Ma il mio ricordo più vivo e più affettuoso si riferisce a una mia visita a New York all’inizio degli anni Novanta, durante la quale avevo preso contatti con organizzazioni musicali e musicisti americani per una successiva tournée. Telefonai a casa al Maestro, semplicemente per il piacere di salutarlo a voce e di dirgli che ero in città. Non mi sarei mai aspettato lontanamente di essere invitato a pranzo da lui nel suo club esclusivo. Fu in questo luogo incredibile (si pranzò all’interno di una biblioteca), che passai uno dei più bei pomeriggi della mia vita. Quando Carter si accorse del mio imbarazzo a sostenere una conversazione importante in inglese (che parlo in maniera decorosa, ma non scioltissima), mi mise immediatamente a mio agio rivolgendosi a me in perfetto francese, che ovviamente conosceva dai tempi dei suoi studi con Nadia Boulanger. Abbiamo parlato di tantissimi argomenti, spaziando dalle arti, letteratura e pittura in testa, ai compositori italiani attivi all’epoca, dei quali mi chiedeva notizie e particolarità. Era una persona estremamente vivace e curiosa, di rara simpatia e comunicativa. Era straordinario sentirlo parlare di un secolo di cultura americana. Da casa sua al Village i nomi importanti della storia delle arti e della musica erano passati proprio tutti. Già allora mi fece effetto sentirlo parlare con malinconia dei colleghi scomparsi: non avrebbe certamente immaginato di vivere ancora così a lungo, e soprattutto in maniera così attiva, come lo si conosceva da sempre.
Quando ci si rivide, poco tempo dopo, per il Festival della musica contemporanea italiana, sempre a New York, ricordammo molto di quella stupenda giornata. Mi ascoltò finalmente suonare in recital, si complimentò a lungo, e qualche giorno dopo trovai il coraggio per chiamarlo e per chiedergli se avesse voglia di scrivere una frase su di me da citare nella mia biografia. Fu nuovamente stupendo. Non solo non rifiutò, ma il giorno dopo mi telefonò in hotel (i cellulari erano agli albori) dicendomi che aveva lasciato per me una busta nella hall. Vi trovai parole bellissime, da allora presenti nel mio curriculum.

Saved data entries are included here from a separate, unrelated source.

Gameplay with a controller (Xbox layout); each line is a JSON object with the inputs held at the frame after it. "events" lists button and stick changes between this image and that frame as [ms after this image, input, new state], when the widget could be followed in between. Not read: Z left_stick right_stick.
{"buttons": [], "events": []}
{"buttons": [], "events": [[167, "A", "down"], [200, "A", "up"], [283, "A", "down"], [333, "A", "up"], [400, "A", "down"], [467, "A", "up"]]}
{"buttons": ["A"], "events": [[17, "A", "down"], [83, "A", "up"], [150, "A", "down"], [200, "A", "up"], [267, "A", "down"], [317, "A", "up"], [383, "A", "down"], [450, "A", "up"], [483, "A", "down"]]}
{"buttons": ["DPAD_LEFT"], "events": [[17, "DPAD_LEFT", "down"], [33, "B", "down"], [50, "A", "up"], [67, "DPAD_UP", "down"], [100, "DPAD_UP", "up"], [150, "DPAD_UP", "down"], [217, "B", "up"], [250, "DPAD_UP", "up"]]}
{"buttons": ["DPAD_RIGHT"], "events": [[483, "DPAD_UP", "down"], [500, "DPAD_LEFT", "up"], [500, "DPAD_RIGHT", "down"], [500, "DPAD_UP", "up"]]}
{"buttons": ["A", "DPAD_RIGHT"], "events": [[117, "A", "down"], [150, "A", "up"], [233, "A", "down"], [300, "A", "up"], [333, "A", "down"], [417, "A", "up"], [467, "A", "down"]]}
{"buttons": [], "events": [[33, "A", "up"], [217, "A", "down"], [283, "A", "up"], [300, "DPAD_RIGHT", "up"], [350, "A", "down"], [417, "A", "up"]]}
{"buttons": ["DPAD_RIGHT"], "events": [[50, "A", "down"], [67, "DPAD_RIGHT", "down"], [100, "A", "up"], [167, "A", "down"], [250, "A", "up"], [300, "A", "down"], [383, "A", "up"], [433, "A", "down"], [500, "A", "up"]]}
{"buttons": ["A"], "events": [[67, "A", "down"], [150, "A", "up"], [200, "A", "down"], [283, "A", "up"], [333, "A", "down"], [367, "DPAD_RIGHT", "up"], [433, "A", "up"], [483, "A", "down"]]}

Negli anni successivi ci scrivemmo e ci telefonammo spesso, qualche volta anche solo per gli auguri di Natale. Nel settembre 1999 mi trovavo nuovamente a New York durante una tournée assieme alla mia famiglia (dirò tra parentesi che, per una coincidenza incredibile, proprio l’11 settembre di due anni prima della tragedia, eravamo tutti quanti sulle torri gemelle…) Chiamai il Maestro appena arrivato in hotel, con la speranza di poter trascorrere qualche ora con lui insieme a mia moglie e ai miei figli. Fu contentissimo di sentirmi ma mi disse che non era possibile incontrarci, in quanto il giorno dopo sarebbe partito per Berlino (era già novantenne!) per l’occasione di una sua prima esecuzione.
Tra i suoi brani che ho suonato più volte ricordo con estremo piacere un’esecuzione del Doppio Concerto per clavicembalo, pianoforte e due orchestre da camera, a Settembre Musica di Torino per la RAI nel 1989, e una di Night Fantasies, forse il suo capolavoro per pianoforte solo, alla Scala nel 1997.